Cox was reinstated by Commissioner Rob Manfred on May 13, 2025 along with other deceased players who were on the ineligible list.

==Professional soccer leagues==
In 1960, Cox led entrepreneurs in creating the International Soccer League, an annual summer competition that would bring professional soccer teams from various nations, as well as a team of American-born players, the New York Americans to play against each other in New York City. The International Soccer League competition lasted for six summers, and would stage matches in other cities during its existence.

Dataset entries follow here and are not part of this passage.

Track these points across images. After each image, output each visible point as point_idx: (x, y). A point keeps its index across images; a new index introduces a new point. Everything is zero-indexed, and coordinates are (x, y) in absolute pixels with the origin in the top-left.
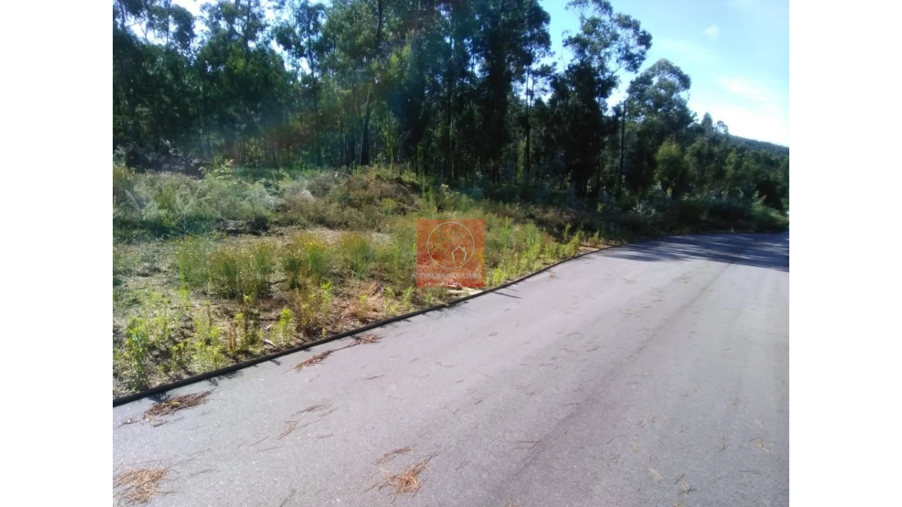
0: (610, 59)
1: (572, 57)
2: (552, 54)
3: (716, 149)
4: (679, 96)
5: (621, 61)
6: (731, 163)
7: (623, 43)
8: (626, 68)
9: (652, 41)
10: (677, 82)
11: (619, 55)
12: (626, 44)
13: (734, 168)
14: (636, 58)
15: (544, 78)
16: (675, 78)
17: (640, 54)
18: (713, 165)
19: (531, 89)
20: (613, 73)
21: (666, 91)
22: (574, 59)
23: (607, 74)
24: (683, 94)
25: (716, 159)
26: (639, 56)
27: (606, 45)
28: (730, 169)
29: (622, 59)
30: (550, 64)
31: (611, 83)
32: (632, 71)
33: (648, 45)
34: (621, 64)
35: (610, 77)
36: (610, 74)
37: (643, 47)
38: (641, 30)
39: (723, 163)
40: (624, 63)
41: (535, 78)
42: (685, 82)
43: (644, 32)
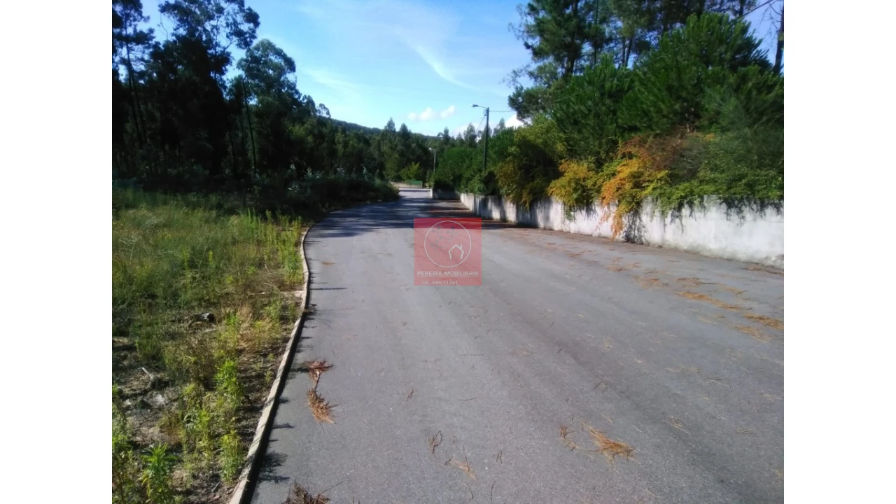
0: (218, 33)
1: (175, 26)
2: (147, 19)
3: (325, 130)
4: (287, 78)
5: (231, 37)
6: (339, 143)
7: (230, 17)
8: (237, 45)
9: (260, 20)
10: (283, 64)
11: (228, 30)
12: (234, 19)
13: (343, 147)
14: (247, 35)
15: (140, 47)
16: (280, 60)
17: (250, 31)
18: (325, 145)
19: (126, 57)
20: (225, 48)
21: (274, 71)
22: (178, 29)
23: (218, 49)
24: (290, 77)
25: (326, 139)
26: (249, 33)
27: (211, 18)
28: (340, 147)
29: (232, 34)
30: (145, 30)
31: (224, 59)
32: (243, 48)
33: (257, 24)
34: (231, 40)
35: (223, 52)
36: (222, 50)
37: (252, 25)
38: (246, 7)
39: (333, 142)
40: (235, 39)
41: (129, 45)
42: (291, 65)
43: (250, 9)
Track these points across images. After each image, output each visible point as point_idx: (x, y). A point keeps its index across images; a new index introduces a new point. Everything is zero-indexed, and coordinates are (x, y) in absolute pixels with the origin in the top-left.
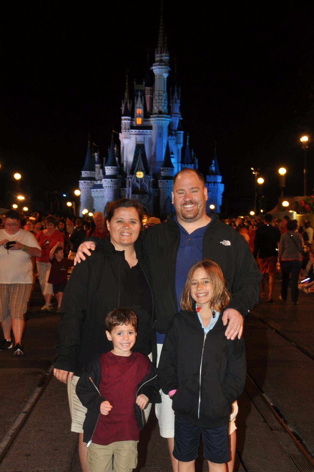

In 1967, Cox and other sportsmen launched the National Professional Soccer League in 10 American cities. After a merger with the rival United Soccer Association, eight of the NPSL franchises (the Atlanta Chiefs, Baltimore Bays, Chicago/Kansas City Spurs, Los Angeles/San Diego Toros, New York Generals, Oakland Clippers, St. Louis Stars, and Toronto Falcons) would become part of the North American Soccer League.

Cox retired to other business interests and died in Mount Kisco, New York in 1989.